Le vin est une noble boisson qui doit être autre chose et produit différemment qu'un vulgaire soda. Ils nous ont volé nos fromages au lait crû (même ceux dits au lait crû ne sont plus ce qu'ils étaient), voilà qu'ils font de même avec le vin.
Certaines pratiques vinicoles actuelles sont totalement inacceptables. Il est intolérable que dans la plupart des grands vins on retrouve des résidus de presticides ! Putain, excusez-moi d'être vulgaire, mais il y en a plus qu'assez de ce foutage de gueule ! Quand j'achetais un bon vin j'espérais autre chose qu'une bouillie aromatisée aux pesticides ! C'est indigne !

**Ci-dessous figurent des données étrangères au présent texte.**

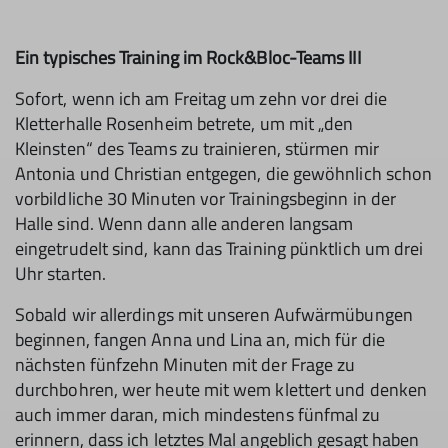
Ein typisches Training im Rock&Bloc-Teams III
Sofort, wenn ich am Freitag um zehn vor drei die
Kletterhalle Rosenheim betrete, um mit „den
Kleinsten“ des Teams zu trainieren, stürmen mir
Antonia und Chris­tian entgegen, die gewöhnlich schon
vorbildliche 30 Minuten vor Trainingsbeginn in der
Halle sind. Wenn dann alle anderen langsam
eingetrudelt sind, kann das Training pünktlich um drei
Uhr starten.
Sobald wir allerdings mit unseren Aufwärmübungen
beginnen, fangen Anna und Lina an, mich für die
nächsten fünfzehn Minuten mit der Frage zu
durchboh­ren, wer heute mit wem klettert und denken
auch immer daran, mich mindes­tens fünfmal zu
erinnern, dass ich letztes Mal angeblich gesagt haben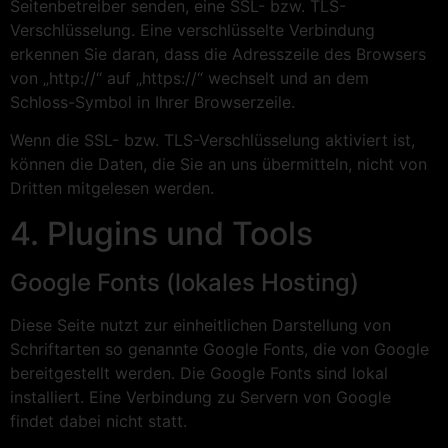
Seitenbetreiber senden, eine SSL- bzw. TLS-
Verschlüsselung. Eine verschlüsselte Verbindung
erkennen Sie daran, dass die Adresszeile des Browsers
von „http://“ auf „https://“ wechselt und an dem
Schloss-Symbol in Ihrer Browserzeile.
Wenn die SSL- bzw. TLS-Verschlüsselung aktiviert ist,
können die Daten, die Sie an uns übermitteln, nicht von
Dritten mitgelesen werden.
4. Plugins und Tools
Google Fonts (lokales Hosting)
Diese Seite nutzt zur einheitlichen Darstellung von
Schriftarten so genannte Google Fonts, die von Google
bereitgestellt werden. Die Google Fonts sind lokal
installiert. Eine Verbindung zu Servern von Google
findet dabei nicht statt.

Cette marchandisation outrancière du moindre aspect de notre vie nous a spolié de la noblesse de nos produits ! Quel gâchis !
De setori
retraité | 10H18 | 22/04/2009 |
Faites comme moi ,le tour des caves et des petits producteurs .Vous y trouverez un très bon accueil et le plaisir de déguster sur place .Les vins vendus dans le commerce faut se méfier sévère car souvent ce ne sont que des assemblages ,d'affreux mélanges où le chimique relève la bibine et la rend buvable mais gare à vos boyaux ! Je signale que bon nombre de petits producteurs ont un site internet ce qui limite les voyages !
De poissonpiloté
c'est par où l'amer? | 21H20 | 22/04/2009 |
Je me demande si ce ne sont pas les évaluations issues de cette grand messe qui sont dépourvues de substance plutôt que les vins eux-mêmes, qui en ce moment, pour le dernier millésime, ne demandent probablement qu'à consommer leurs mariages avec leurs promises, qui ont pour nom barriques, à l'abri des regards et des palais trop impatients. Sachant que je trouve la notion de bon ou mauvais vin (quelles que soient les types de vin : bio, naturel, conventionnel…) potentiellement plus sujette à guerre stérile de chapelle que la notion de bons ou mauvais moment pour boire un vin. Je pense que l'on peut boire de tout (sauf les vins mettant en péril l'intégrité physique des dégustateurs bien entendu..) mais pas avec tout le monde.